** Opening Dataset records block **

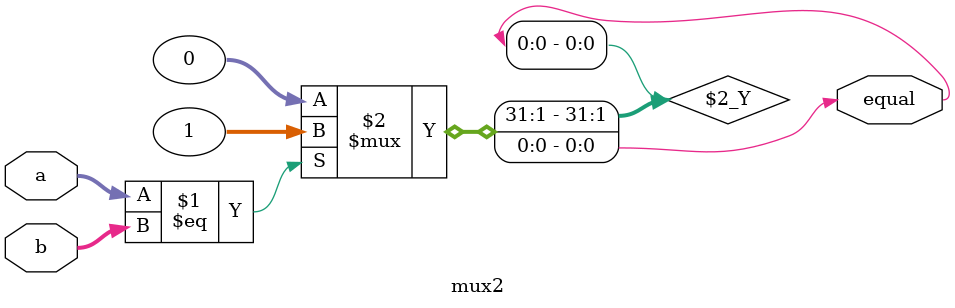
<source format=v>
module mux2 ( equal,a,b );
  input [1:0] a,b; 
  output  equal;   
  
  assign equal= (a==b) ? 1 : 0;
endmodule
</source>
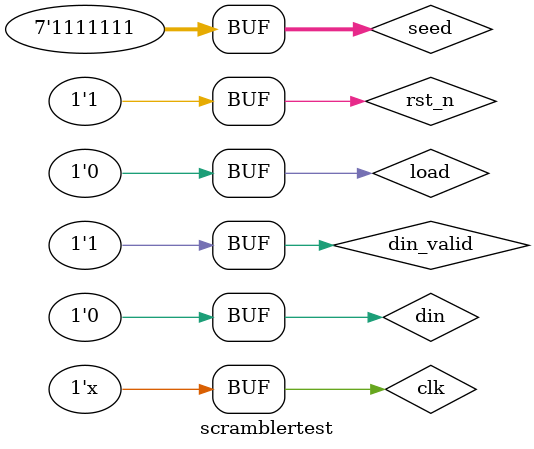
<source format=v>
`timescale 1ns / 1ps
`include "scrambler.v"

module scramblertest;

	// Inputs
	reg clk;
	reg rst_n;
	reg [6:0] seed;
	reg load;
	reg din;
	reg din_valid;

	// Outputs
	wire dout;
	wire dout_valid;

	// Instantiate the Unit Under Test (UUT)
	scrambler uut (
		.clk(clk), 
		.rst_n(rst_n), 
		.seed(seed), 
		.load(load), 
		.din(din), 
		.din_valid(din_valid), 
		.dout(dout), 
		.dout_valid(dout_valid)
	);

	initial begin
		// Initialize Inputs
		clk = 0;
		rst_n = 1;
		seed = 7'h7f;
		load = 0;
		din = 0;
		din_valid = 0;

		// Wait 100 ns for global reset to finish
		#2;
        load = 1;
		#2; load = 0;
		#2; din_valid = 1;
		// Add stimulus here

	end
	always #1 clk = ~clk;  
endmodule


</source>
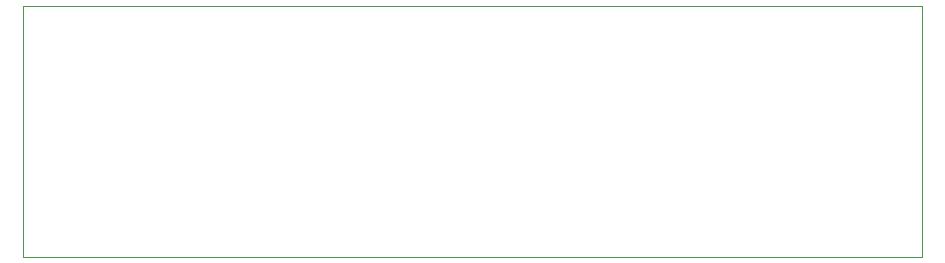
<source format=gbr>
G04 EAGLE Gerber X2 export*
G04 #@! %TF.Part,Single*
G04 #@! %TF.FileFunction,Profile,NP*
G04 #@! %TF.FilePolarity,Positive*
G04 #@! %TF.GenerationSoftware,Autodesk,EAGLE,9.0.0*
G04 #@! %TF.CreationDate,2019-08-08T19:16:13Z*
G75*
%MOMM*%
%FSLAX34Y34*%
%LPD*%
%AMOC8*
5,1,8,0,0,1.08239X$1,22.5*%
G01*
%ADD10C,0.000000*%


D10*
X0Y0D02*
X761800Y0D01*
X761800Y212600D01*
X0Y212600D01*
X0Y0D01*
M02*

</source>
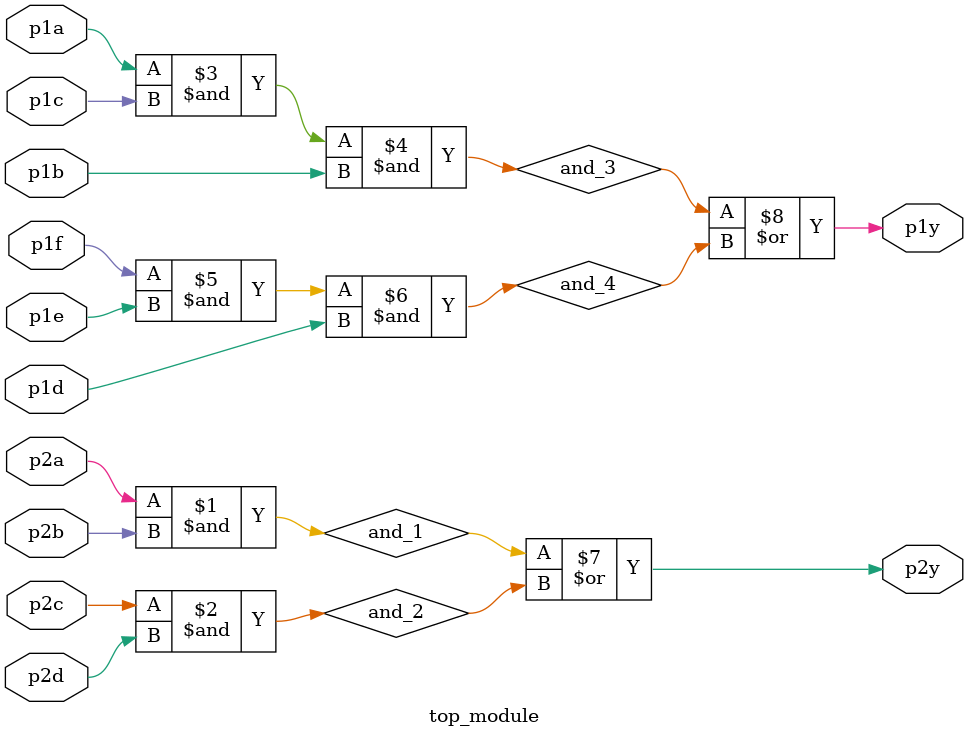
<source format=v>
module top_module ( 
    input p1a, p1b, p1c, p1d, p1e, p1f,
    output p1y,
    input p2a, p2b, p2c, p2d,
    output p2y );
	
    wire and_1;
    wire and_2;
   	wire and_3;
    wire and_4;
    
    assign and_1 = p2a & p2b;
    assign and_2 = p2c & p2d;
    
    assign and_3 = p1a & p1c & p1b;
    assign and_4 = p1f & p1e & p1d;
    
    assign p2y = and_1 | and_2;
    assign p1y = and_3 | and_4;

endmodule

</source>
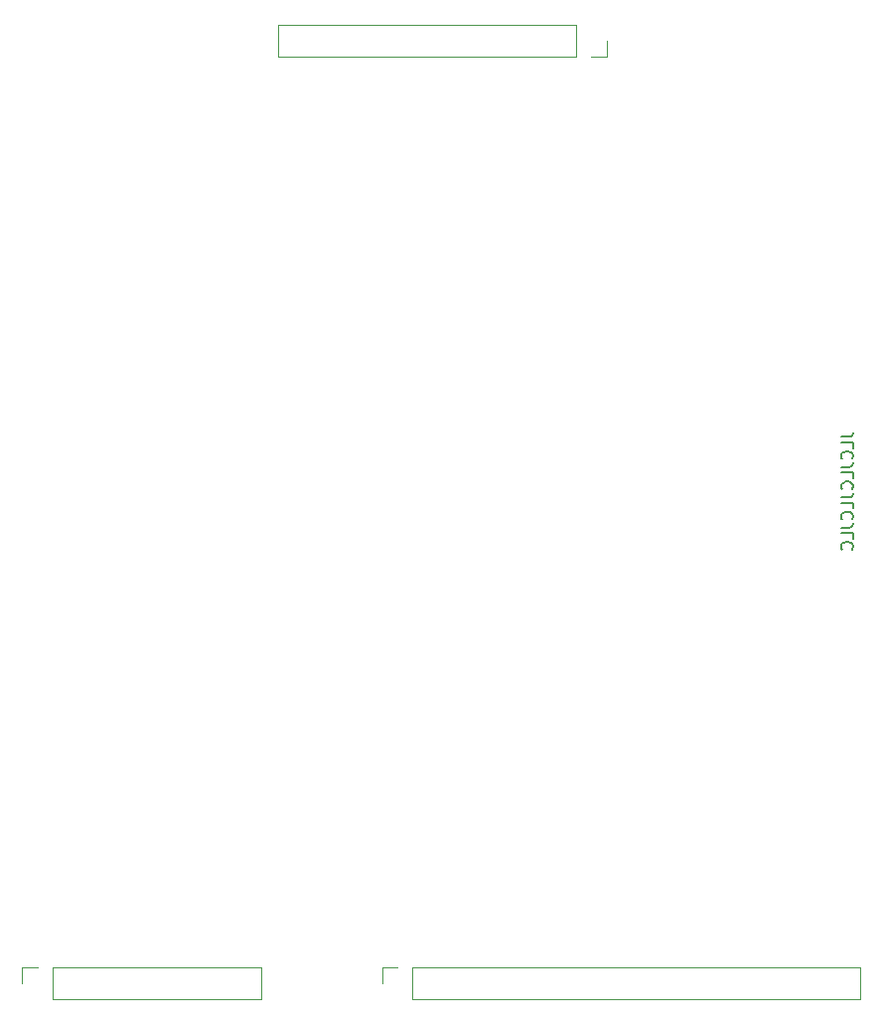
<source format=gbr>
%TF.GenerationSoftware,KiCad,Pcbnew,(6.0.0-0)*%
%TF.CreationDate,2022-02-14T21:13:19-05:00*%
%TF.ProjectId,Minified-Gpr,4d696e69-6669-4656-942d-4770722e6b69,rev?*%
%TF.SameCoordinates,Original*%
%TF.FileFunction,Legend,Bot*%
%TF.FilePolarity,Positive*%
%FSLAX46Y46*%
G04 Gerber Fmt 4.6, Leading zero omitted, Abs format (unit mm)*
G04 Created by KiCad (PCBNEW (6.0.0-0)) date 2022-02-14 21:13:19*
%MOMM*%
%LPD*%
G01*
G04 APERTURE LIST*
%ADD10C,0.150000*%
%ADD11C,0.120000*%
G04 APERTURE END LIST*
D10*
X142454380Y-101044952D02*
X143168666Y-101044952D01*
X143311523Y-100997333D01*
X143406761Y-100902095D01*
X143454380Y-100759238D01*
X143454380Y-100664000D01*
X143454380Y-101997333D02*
X143454380Y-101521142D01*
X142454380Y-101521142D01*
X143359142Y-102902095D02*
X143406761Y-102854476D01*
X143454380Y-102711619D01*
X143454380Y-102616380D01*
X143406761Y-102473523D01*
X143311523Y-102378285D01*
X143216285Y-102330666D01*
X143025809Y-102283047D01*
X142882952Y-102283047D01*
X142692476Y-102330666D01*
X142597238Y-102378285D01*
X142502000Y-102473523D01*
X142454380Y-102616380D01*
X142454380Y-102711619D01*
X142502000Y-102854476D01*
X142549619Y-102902095D01*
X142454380Y-103616380D02*
X143168666Y-103616380D01*
X143311523Y-103568761D01*
X143406761Y-103473523D01*
X143454380Y-103330666D01*
X143454380Y-103235428D01*
X143454380Y-104568761D02*
X143454380Y-104092571D01*
X142454380Y-104092571D01*
X143359142Y-105473523D02*
X143406761Y-105425904D01*
X143454380Y-105283047D01*
X143454380Y-105187809D01*
X143406761Y-105044952D01*
X143311523Y-104949714D01*
X143216285Y-104902095D01*
X143025809Y-104854476D01*
X142882952Y-104854476D01*
X142692476Y-104902095D01*
X142597238Y-104949714D01*
X142502000Y-105044952D01*
X142454380Y-105187809D01*
X142454380Y-105283047D01*
X142502000Y-105425904D01*
X142549619Y-105473523D01*
X142454380Y-106187809D02*
X143168666Y-106187809D01*
X143311523Y-106140190D01*
X143406761Y-106044952D01*
X143454380Y-105902095D01*
X143454380Y-105806857D01*
X143454380Y-107140190D02*
X143454380Y-106664000D01*
X142454380Y-106664000D01*
X143359142Y-108044952D02*
X143406761Y-107997333D01*
X143454380Y-107854476D01*
X143454380Y-107759238D01*
X143406761Y-107616380D01*
X143311523Y-107521142D01*
X143216285Y-107473523D01*
X143025809Y-107425904D01*
X142882952Y-107425904D01*
X142692476Y-107473523D01*
X142597238Y-107521142D01*
X142502000Y-107616380D01*
X142454380Y-107759238D01*
X142454380Y-107854476D01*
X142502000Y-107997333D01*
X142549619Y-108044952D01*
X142454380Y-108759238D02*
X143168666Y-108759238D01*
X143311523Y-108711619D01*
X143406761Y-108616380D01*
X143454380Y-108473523D01*
X143454380Y-108378285D01*
X143454380Y-109711619D02*
X143454380Y-109235428D01*
X142454380Y-109235428D01*
X143359142Y-110616380D02*
X143406761Y-110568761D01*
X143454380Y-110425904D01*
X143454380Y-110330666D01*
X143406761Y-110187809D01*
X143311523Y-110092571D01*
X143216285Y-110044952D01*
X143025809Y-109997333D01*
X142882952Y-109997333D01*
X142692476Y-110044952D01*
X142597238Y-110092571D01*
X142502000Y-110187809D01*
X142454380Y-110330666D01*
X142454380Y-110425904D01*
X142502000Y-110568761D01*
X142549619Y-110616380D01*
D11*
%TO.C,J1*%
X75199000Y-148904000D02*
X93039000Y-148904000D01*
X73929000Y-146244000D02*
X72599000Y-146244000D01*
X75199000Y-146244000D02*
X75199000Y-148904000D01*
X75199000Y-146244000D02*
X93039000Y-146244000D01*
X93039000Y-146244000D02*
X93039000Y-148904000D01*
X72599000Y-146244000D02*
X72599000Y-147574000D01*
%TO.C,J2*%
X105918000Y-146244000D02*
X105918000Y-148904000D01*
X105918000Y-148904000D02*
X144078000Y-148904000D01*
X103318000Y-146244000D02*
X103318000Y-147574000D01*
X144078000Y-146244000D02*
X144078000Y-148904000D01*
X105918000Y-146244000D02*
X144078000Y-146244000D01*
X104648000Y-146244000D02*
X103318000Y-146244000D01*
%TO.C,J3*%
X122488000Y-68640000D02*
X122488000Y-67310000D01*
X119888000Y-68640000D02*
X94428000Y-68640000D01*
X119888000Y-68640000D02*
X119888000Y-65980000D01*
X119888000Y-65980000D02*
X94428000Y-65980000D01*
X94428000Y-68640000D02*
X94428000Y-65980000D01*
X121158000Y-68640000D02*
X122488000Y-68640000D01*
%TD*%
M02*

</source>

** Closing Dataset records block **

**Task statement:** Retype exactly, and only, the lines from the line holding "X142692476Y-110044952D01*" through the last line of the data; both of those lines count.

**Exercise solution:**
X142692476Y-110044952D01*
X142597238Y-110092571D01*
X142502000Y-110187809D01*
X142454380Y-110330666D01*
X142454380Y-110425904D01*
X142502000Y-110568761D01*
X142549619Y-110616380D01*
D11*
%TO.C,J1*%
X75199000Y-148904000D02*
X93039000Y-148904000D01*
X73929000Y-146244000D02*
X72599000Y-146244000D01*
X75199000Y-146244000D02*
X75199000Y-148904000D01*
X75199000Y-146244000D02*
X93039000Y-146244000D01*
X93039000Y-146244000D02*
X93039000Y-148904000D01*
X72599000Y-146244000D02*
X72599000Y-147574000D01*
%TO.C,J2*%
X105918000Y-146244000D02*
X105918000Y-148904000D01*
X105918000Y-148904000D02*
X144078000Y-148904000D01*
X103318000Y-146244000D02*
X103318000Y-147574000D01*
X144078000Y-146244000D02*
X144078000Y-148904000D01*
X105918000Y-146244000D02*
X144078000Y-146244000D01*
X104648000Y-146244000D02*
X103318000Y-146244000D01*
%TO.C,J3*%
X122488000Y-68640000D02*
X122488000Y-67310000D01*
X119888000Y-68640000D02*
X94428000Y-68640000D01*
X119888000Y-68640000D02*
X119888000Y-65980000D01*
X119888000Y-65980000D02*
X94428000Y-65980000D01*
X94428000Y-68640000D02*
X94428000Y-65980000D01*
X121158000Y-68640000D02*
X122488000Y-68640000D01*
%TD*%
M02*

</source>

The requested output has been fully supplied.